This month the 2025 Lincoln Prize from the Gilder Lehrman Institute was awarded to Edda L. Fields-Black, author of COMBEE: Harriet Tubman, the Combahee River Raid, and Black Freedom During the Civil War, published by Oxford University Press (2024) was announced earlier this month.
According to the Gilder Lehrman Institute:
COMBEE offers readers an untold story about the Civil War and Civil War soldiers. Most readers know Harriet Tubman as the abolitionist who worked tirelessly to liberate enslaved people. Yet Tubman’s work as a spy and scout for the Union Army during the Civil War has been little explored, including her role in the 1863 Combahee River Raid. The 2nd US South Carolina, a regiment of formerly enslaved men, destroyed the region’s rice plantations, while nearly 800 enslaved people boarded Union ships.
Dr. Fields-Black is a professor of history and director of the Dietrich College Humanities Center at Carnegie Mellon University. Fields-Black has worked as a consultant at the Smithsonian National Museum of African American History and Culture, the International African American Museum, and the Senator John Heinz History Center. She is a direct descendant of a formerly enslaved man who liberated himself after the Battle of Port Royal, joined the 2nd South Carolina Volunteers, and fought in the Combahee River Raid and of Africans enslaved on rice plantations in Colleton County, SC.

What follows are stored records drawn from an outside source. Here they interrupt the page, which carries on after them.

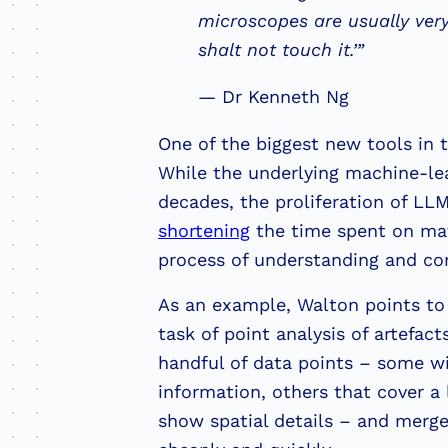
microscopes are usually very
shalt not touch it.’”
— Dr Kenneth Ng
One of the biggest new tools in the
While the underlying machine-le
decades, the proliferation of LLM
shortening
the time spent on mate
process of understanding and con
As an example, Walton points to
task of point analysis of artefact
handful of data points – some wi
information, others that cover a 
show spatial details – and merg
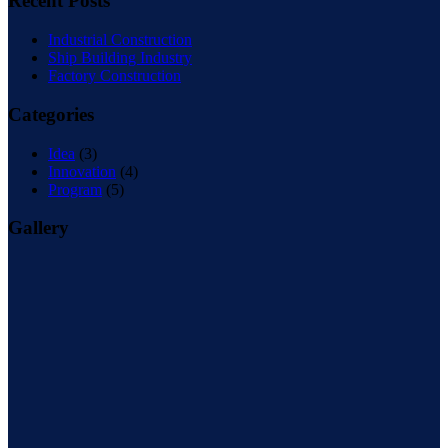
Recent Posts
Industrial Construction
Ship Building Industry
Factory Construction
Categories
Idea
(3)
Innovation
(4)
Program
(5)
Gallery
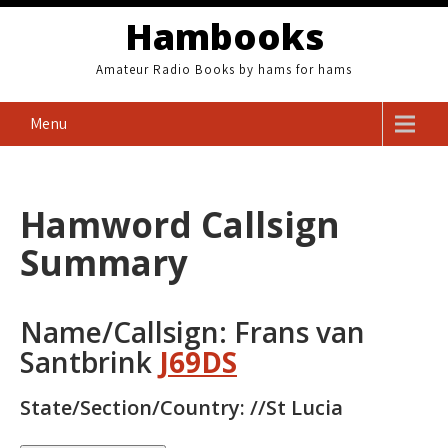
Skip
Hambooks
to
content
Amateur Radio Books by hams for hams
Menu
Hamword Callsign
Summary
Name/Callsign: Frans van
Santbrink
J69DS
State/Section/Country: //St Lucia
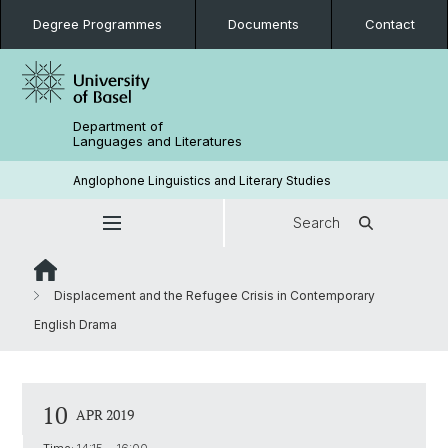
Degree Programmes
Documents
Contact
Department of
Languages and Literatures
Anglophone Linguistics and Literary Studies
Search
Displacement and the Refugee Crisis in Contemporary
English Drama
10
APR 2019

Upon learning of the award, Fields-Black said, “I am thrilled to receive this award and honored to be the vehicle through which the story of Harriet Tubman’s Civil War service and the Combahee River Raid are told. I came to the history of the Combahee River Raid through my many years of work on rice-growing technology, rice fields, and rice laborers (free and enslaved) on both sides of the Atlantic and my passion for uncovering new sources and methods, which reveal the voices of Africans and people of African descent who did not author written sources.
Fields-Black will be recognized during an award ceremony to be held at the Harvard Club in New York City on April 8. The award includes a $50,000 prize and a bronze replica of Augustus Saint-Gaudens’s life-sized bust Lincoln the Man.
James G. Basker, president and CEO of the Gilder Lehrman Institute of American History, said, “Edda Fields-Black’s prize-winning book COMBEE tells an epic story about Harriet Tubman and the struggle for freedom in the Civil War. Her deeply researched and beautifully written book restores to view hundreds of Black lives that would otherwise have been lost forever, in a story that should be made into a blockbuster film. Everyone should know about these heroic people!”
The five other finalists that the jury selected from seventy-one nominations are Robert K. D. Colby, An Unholy Traffic: Slave Trading in the Civil War South (Oxford University Press); Lesley J. Gordon, Dread Danger: Cowardice and Combat in the American Civil War (Cambridge University Press); Jon Grinspan, Wide Awake: The Forgotten Force That Elected Lincoln and Spurred the Civil War (Bloomsbury Publishing); Allen C. Guelzo, Our Ancient Faith: Lincoln, Democracy, and the American Experiment (Knopf); and Nigel Hamilton, Lincoln vs. Davis: The War of the Presidents (Little, Brown and Company).